Bidirectional replication is two-way replication where data is replicated in both directions between database servers; thus, any data change on one server is replicated to the others. It is great for large-scale global data processing because many servers can process data in parallel and users can modify data on the server that is most closely located to them. This works best when users do not simultaneously change the same data, such as a user’s personal shopping cart. When users can change the same data, such as an application’s lookup data, this creates data conflicts that are hard for applications and users to reconcile.

Selective replication uses a filter to determine which data records in a table to replicate. Selective replication can distribute specific data to specific global data centers for regulatory compliance or to scale an application globally.
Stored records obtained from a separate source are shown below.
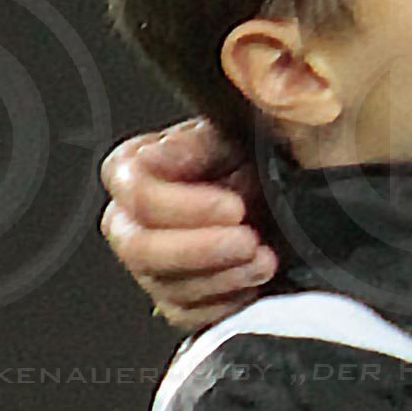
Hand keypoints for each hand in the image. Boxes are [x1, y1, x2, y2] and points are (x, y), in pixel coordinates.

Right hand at [98, 119, 272, 328]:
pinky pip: (185, 315)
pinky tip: (254, 281)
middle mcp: (132, 217)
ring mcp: (151, 262)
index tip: (235, 206)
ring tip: (265, 259)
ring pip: (164, 285)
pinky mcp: (176, 296)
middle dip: (200, 249)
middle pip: (139, 248)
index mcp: (137, 166)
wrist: (279, 194)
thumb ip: (226, 121)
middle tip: (250, 241)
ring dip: (221, 276)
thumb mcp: (243, 129)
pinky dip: (224, 302)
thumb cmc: (256, 156)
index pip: (136, 191)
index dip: (184, 205)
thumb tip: (243, 95)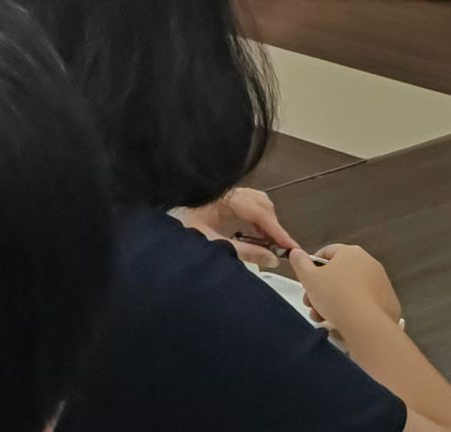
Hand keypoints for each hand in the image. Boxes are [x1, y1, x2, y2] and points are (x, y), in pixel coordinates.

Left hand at [178, 187, 300, 266]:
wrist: (159, 228)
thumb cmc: (181, 231)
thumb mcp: (212, 243)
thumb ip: (243, 251)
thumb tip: (272, 259)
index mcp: (221, 197)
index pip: (257, 210)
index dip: (276, 229)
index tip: (291, 247)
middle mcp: (226, 191)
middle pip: (260, 203)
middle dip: (273, 226)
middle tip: (281, 249)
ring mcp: (224, 193)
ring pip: (257, 203)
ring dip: (266, 223)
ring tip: (269, 245)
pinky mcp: (222, 200)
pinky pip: (248, 206)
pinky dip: (256, 221)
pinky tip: (256, 238)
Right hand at [289, 245, 401, 338]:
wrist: (366, 325)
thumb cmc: (336, 297)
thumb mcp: (308, 277)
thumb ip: (299, 262)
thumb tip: (296, 253)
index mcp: (350, 253)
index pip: (327, 252)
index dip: (312, 266)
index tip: (306, 279)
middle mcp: (369, 264)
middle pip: (339, 273)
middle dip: (322, 288)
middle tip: (312, 302)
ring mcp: (382, 284)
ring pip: (351, 290)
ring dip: (335, 301)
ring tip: (324, 317)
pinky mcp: (389, 303)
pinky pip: (365, 304)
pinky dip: (354, 311)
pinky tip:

It is also useful for replicating personal data to user’s mobile devices. It is also useful for sharding data within a data center. Sharding works like table partitioning except it spreads a table across database servers. In other words, it splits the data in a table into buckets and puts each bucket on a different database server. Selective replication can automatically replicate data to the proper shards.

If you are considering sharding within a data center, you will also want to consider selective replication. Sharding works like table partitioning except it spreads a table across database servers. In other words, it splits the data in a table into buckets and puts each bucket on a different database server. Selective replication can automatically replicate data to the proper shards.

Non-selective replication replicates all data in a table. This is the obvious choice when all data is necessary. However, where all data is not necessary, you can save time and performance by only replicating the data you need. Or in other cases, you may have specific business logic or even regulations to follow that limit what data can be replicated. There are also data governance advantages to be considered. In these cases, you will want to use selective replication to obtain only the data you want.